When it comes to evaporative condensers, the first thing that comes to mind is their significant energy-saving advantage—especially the prominent power-saving effect. Unlike traditional atmospheric condensers that require large amounts of water to be transported over long distances, evaporative condensers rely on their own small-cycle design to drastically reduce power consumption, which is one of the core reasons for their wide application.

However, although the small-cycle system of evaporative condensers is convenient, it requires regular makeup water. Many people may wonder: Are there any special requirements for the quality of makeup water? Today, we will elaborate on this key issue to help you avoid misunderstandings in use.

Core Premise: Clean Water Quality is the Bottom Line

Based on years of practical application experience, evaporative condensers do not have excessively high requirements for makeup water quality, but there is one rigid standard that must be followed—water quality must be clean, and it is strictly prohibited to contain impurities such as sludge and turbidity.

We have found a common misunderstanding in some enterprises: directly using circulating water similar to sewage discharged from other processes as makeup water. Such water has a high sediment content, which is prone to adhering to the outer wall of the evaporative condenser to form a sludge layer.

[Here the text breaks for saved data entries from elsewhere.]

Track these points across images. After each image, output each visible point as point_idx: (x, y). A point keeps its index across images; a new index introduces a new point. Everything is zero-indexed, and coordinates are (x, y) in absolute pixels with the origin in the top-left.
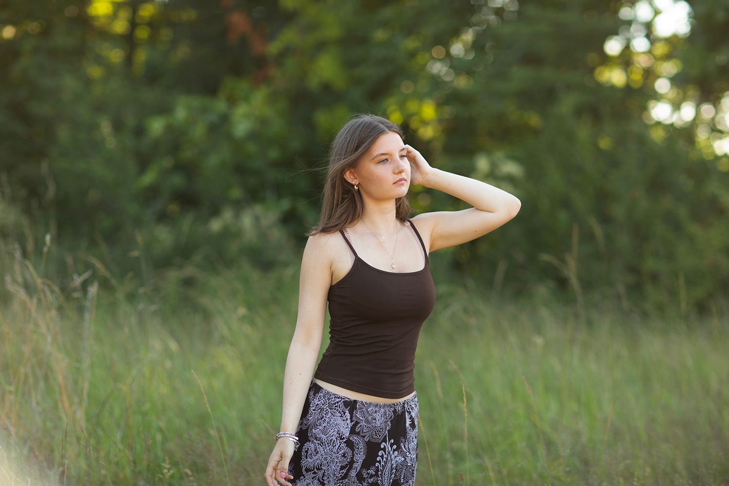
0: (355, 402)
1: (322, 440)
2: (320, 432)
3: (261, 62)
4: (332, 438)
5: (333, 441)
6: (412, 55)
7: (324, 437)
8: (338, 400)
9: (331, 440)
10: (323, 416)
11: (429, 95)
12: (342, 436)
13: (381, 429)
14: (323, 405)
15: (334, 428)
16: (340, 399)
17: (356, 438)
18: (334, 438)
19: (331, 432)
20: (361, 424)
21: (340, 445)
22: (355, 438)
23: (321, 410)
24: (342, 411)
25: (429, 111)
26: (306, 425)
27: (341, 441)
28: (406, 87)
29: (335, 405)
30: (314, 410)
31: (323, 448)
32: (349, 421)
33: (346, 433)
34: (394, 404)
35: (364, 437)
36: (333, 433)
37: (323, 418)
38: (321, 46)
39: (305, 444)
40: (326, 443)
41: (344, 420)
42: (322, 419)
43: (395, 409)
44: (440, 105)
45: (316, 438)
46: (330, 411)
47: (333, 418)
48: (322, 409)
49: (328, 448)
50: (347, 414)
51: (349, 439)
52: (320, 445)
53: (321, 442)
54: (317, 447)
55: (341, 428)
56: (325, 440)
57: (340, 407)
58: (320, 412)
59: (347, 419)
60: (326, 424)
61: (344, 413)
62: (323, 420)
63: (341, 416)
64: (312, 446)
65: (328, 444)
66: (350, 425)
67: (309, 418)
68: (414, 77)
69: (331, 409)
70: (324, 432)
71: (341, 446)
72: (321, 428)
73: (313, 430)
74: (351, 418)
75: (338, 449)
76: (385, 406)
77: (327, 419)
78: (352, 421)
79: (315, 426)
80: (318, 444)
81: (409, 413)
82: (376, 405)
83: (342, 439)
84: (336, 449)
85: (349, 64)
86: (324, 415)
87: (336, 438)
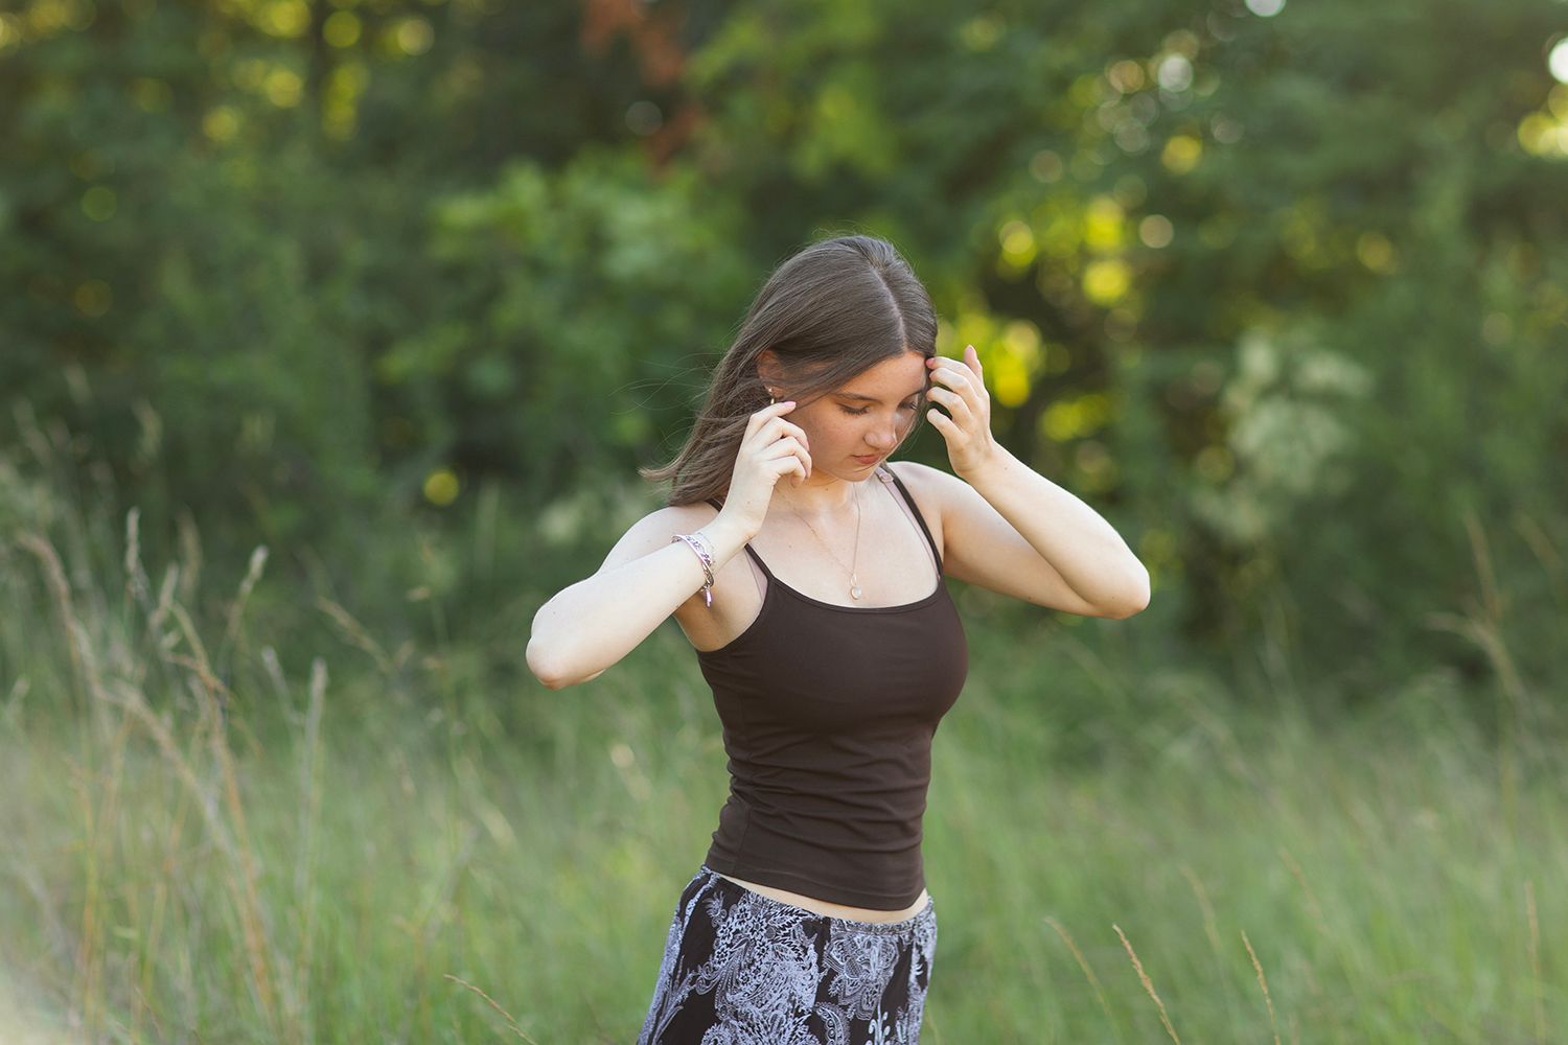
0: (827, 921)
1: (752, 1019)
2: (746, 999)
3: (670, 102)
4: (776, 1012)
5: (778, 1021)
6: (1061, 83)
7: (755, 1011)
8: (790, 919)
9: (774, 1019)
10: (754, 960)
11: (1103, 184)
12: (799, 1007)
13: (877, 986)
14: (752, 931)
15: (781, 987)
16: (795, 916)
17: (829, 1011)
18: (781, 1013)
19: (773, 999)
20: (841, 976)
21: (796, 1029)
22: (827, 1012)
23: (748, 945)
24: (801, 946)
25: (1104, 224)
26: (708, 983)
27: (797, 1020)
28: (1046, 168)
29: (783, 932)
30: (730, 946)
31: (754, 1039)
32: (815, 969)
33: (808, 999)
34: (899, 926)
35: (845, 1008)
36: (778, 1001)
37: (752, 964)
38: (825, 61)
39: (709, 1031)
40: (761, 1026)
41: (804, 968)
42: (749, 966)
43: (900, 938)
44: (1135, 214)
45: (736, 1015)
46: (771, 946)
47: (780, 962)
48: (750, 943)
49: (766, 1039)
50: (811, 952)
51: (814, 1013)
52: (747, 1031)
53: (749, 1024)
54: (740, 1035)
55: (799, 987)
56: (758, 1018)
57: (795, 938)
58: (746, 949)
59: (811, 964)
60: (760, 980)
61: (805, 950)
62: (753, 968)
63: (798, 959)
64: (726, 1033)
65: (766, 1028)
66: (818, 977)
67: (717, 966)
68: (1062, 139)
69: (773, 942)
70: (757, 998)
71: (797, 1032)
72: (747, 988)
73: (728, 995)
74: (819, 963)
75: (791, 1039)
76: (885, 929)
77: (763, 967)
78: (821, 970)
79: (733, 984)
80: (742, 1028)
81: (920, 948)
82: (869, 929)
83: (799, 1015)
84: (787, 1040)
85: (897, 107)
86: (756, 957)
87: (787, 1014)
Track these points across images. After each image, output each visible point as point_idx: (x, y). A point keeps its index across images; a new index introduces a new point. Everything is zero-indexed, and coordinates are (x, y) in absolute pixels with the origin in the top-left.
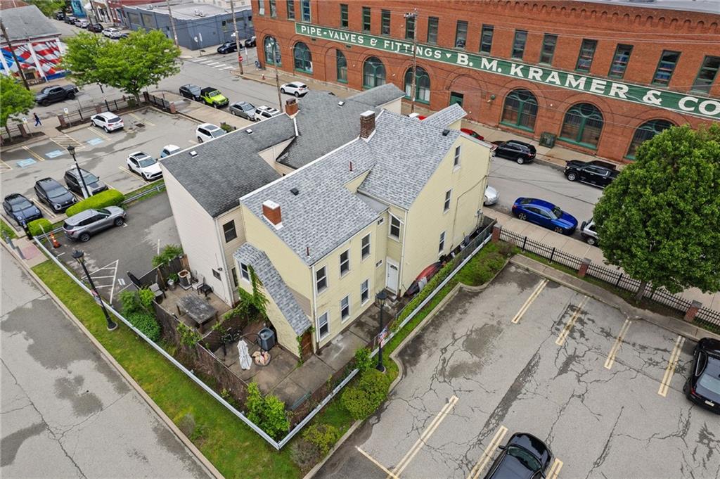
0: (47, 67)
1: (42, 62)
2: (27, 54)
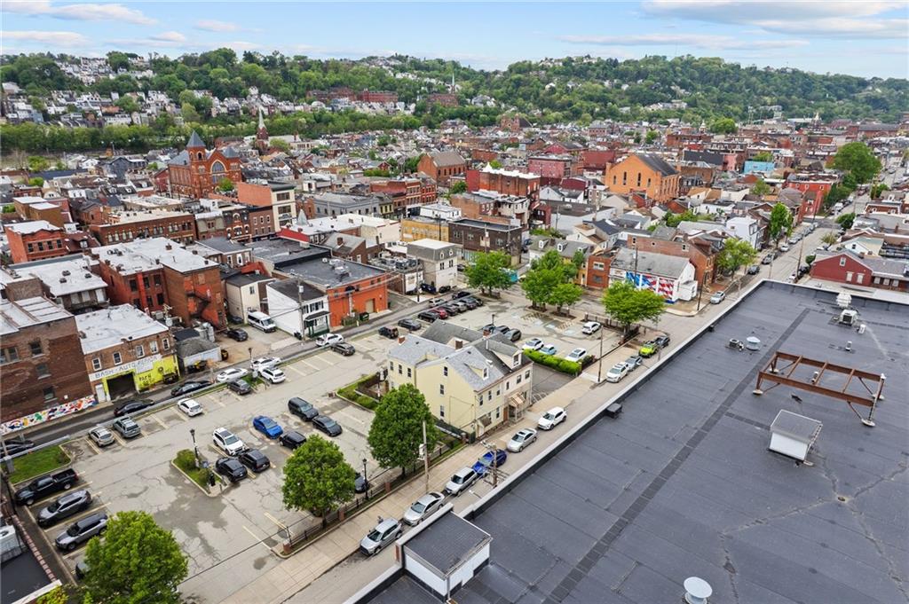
1: (660, 290)
2: (654, 283)
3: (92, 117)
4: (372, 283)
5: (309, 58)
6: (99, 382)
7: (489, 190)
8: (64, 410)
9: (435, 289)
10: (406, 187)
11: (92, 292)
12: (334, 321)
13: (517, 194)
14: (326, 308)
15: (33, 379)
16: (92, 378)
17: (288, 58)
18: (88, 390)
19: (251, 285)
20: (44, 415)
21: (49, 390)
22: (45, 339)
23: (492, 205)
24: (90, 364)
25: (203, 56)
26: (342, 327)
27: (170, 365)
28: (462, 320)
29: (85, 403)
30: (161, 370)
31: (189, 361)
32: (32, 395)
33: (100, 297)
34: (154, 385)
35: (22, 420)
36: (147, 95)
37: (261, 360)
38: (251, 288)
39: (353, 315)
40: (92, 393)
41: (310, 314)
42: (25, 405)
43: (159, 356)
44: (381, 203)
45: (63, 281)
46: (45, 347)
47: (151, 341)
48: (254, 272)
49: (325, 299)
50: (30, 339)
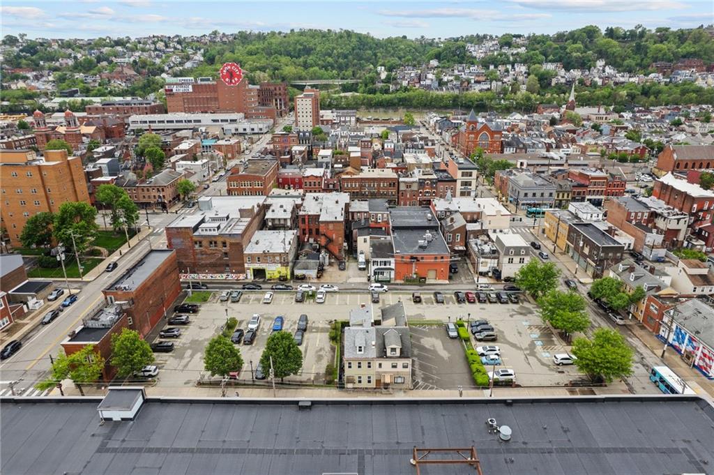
0: (701, 363)
1: (701, 358)
2: (698, 348)
3: (466, 84)
4: (436, 258)
5: (671, 30)
6: (249, 269)
7: (659, 198)
8: (232, 277)
9: (500, 277)
10: (589, 180)
11: (285, 220)
12: (397, 275)
13: (681, 210)
14: (393, 266)
15: (221, 259)
16: (246, 266)
17: (650, 30)
18: (243, 271)
19: (365, 237)
20: (224, 276)
21: (228, 265)
22: (228, 241)
23: (646, 214)
24: (246, 259)
25: (570, 33)
26: (402, 282)
27: (286, 271)
28: (481, 309)
29: (242, 277)
30: (279, 272)
31: (298, 272)
32: (220, 265)
33: (289, 224)
34: (274, 279)
35: (216, 275)
36: (513, 66)
37: (326, 286)
38: (365, 239)
39: (415, 276)
40: (244, 273)
41: (379, 267)
42: (218, 269)
43: (280, 265)
44: (560, 190)
45: (285, 211)
46: (228, 245)
47: (276, 256)
48: (381, 228)
49: (392, 260)
50: (222, 240)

Over time, this will seriously affect the heat transfer efficiency of the equipment, not only offsetting its energy-saving advantages but also possibly shortening the service life of the equipment.

Key Indicators: Two Core Parameters to Remember

Regarding circulating water quality, China has a clear national standard—Code for Design of Industrial Circulating Cooling Water Treatment (GB 50050-2017). Water supplied in accordance with this standard can fully meet the operational needs of evaporative condensers. Among them, two core indicators require special attention:

1. Water Hardness: Required to be ≤ 200 mg/L (calculated as calcium carbonate). The hardness here mainly refers to the content of calcium and magnesium ions in the water. It should be noted that a slight excess of hardness above 200 mg/L is acceptable in practical use, but not excessively. Because the formation of scale requires the water temperature to reach around 60℃, while the circulating water temperature of evaporative condensers is usually controlled below 40℃, calcium and magnesium ions are not easy to precipitate and form scale, so the tolerance for hardness is relatively high.

2. Chloride Ions: Required to be ≤ 100 mg/L. This indicator must be strictly controlled to avoid corrosion of the equipment by chloride ions.

Important Reminder: Turbidity Must Be Strictly Controlled

Compared with calcium and magnesium ions that can be slightly excessive, the control of turbidity is more critical. Even if the water quality indicators are close to or slightly exceed the national standard, as long as the water is clear, free of sludge and suspended impurities, it can be used normally; however, if the turbidity is not up to standard, sediment and other impurities will quickly adhere to the equipment surface, affecting heat transfer efficiency, and subsequent cleaning will also consume a lot of manpower and material resources.

Therefore, it is recommended to carry out necessary pretreatment before the makeup water enters the evaporative condenser to filter out suspended impurities and sediment in the water, ensuring the stable operation of the equipment from the source.

Summary

The requirements for makeup water quality of evaporative condensers are not harsh, with the core being "clear and free of impurities". Priority should be given to using industrial circulating water that meets the GB 50050-2017 standard. Calcium and magnesium ions can be slightly excessive, but the use of turbid water and sludge-containing water must be prohibited, and inlet water pretreatment should be well done. This can not only give full play to its energy-saving advantages but also extend the service life of the equipment and avoid unnecessary fault losses.